_Provided data_.
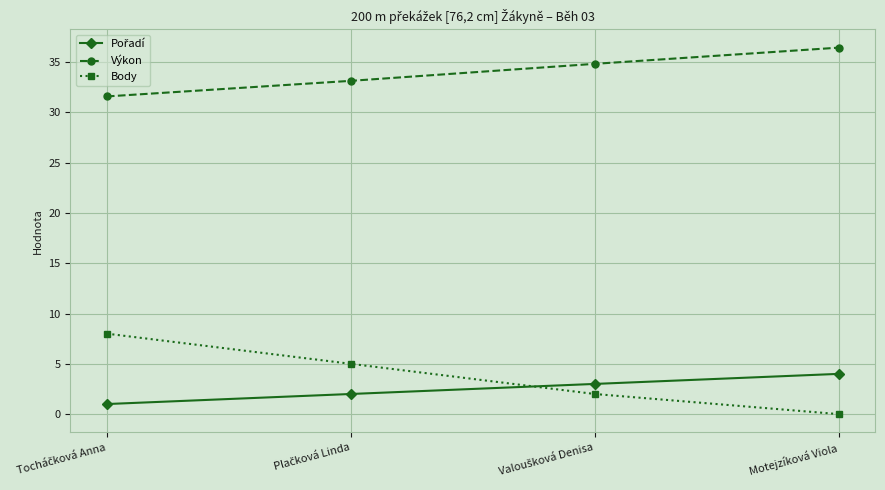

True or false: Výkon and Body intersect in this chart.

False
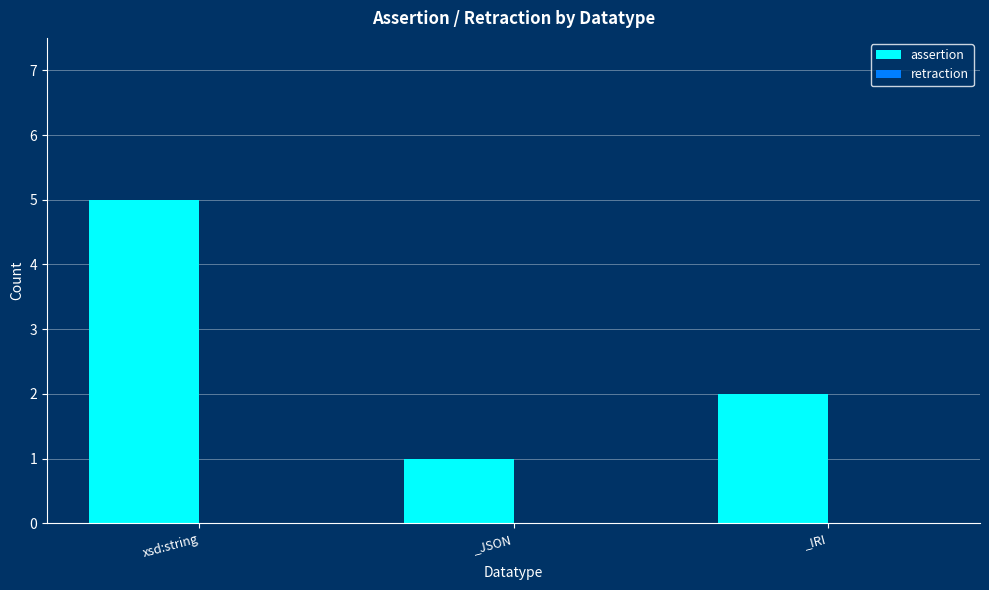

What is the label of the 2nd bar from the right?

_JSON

_What is needed_. Please copy every line of text in the data above word for word, leaving out the pictures.

_Response box_.
True or false: Výkon and Body intersect in this chart.

False

What is the label of the 2nd bar from the right?

_JSON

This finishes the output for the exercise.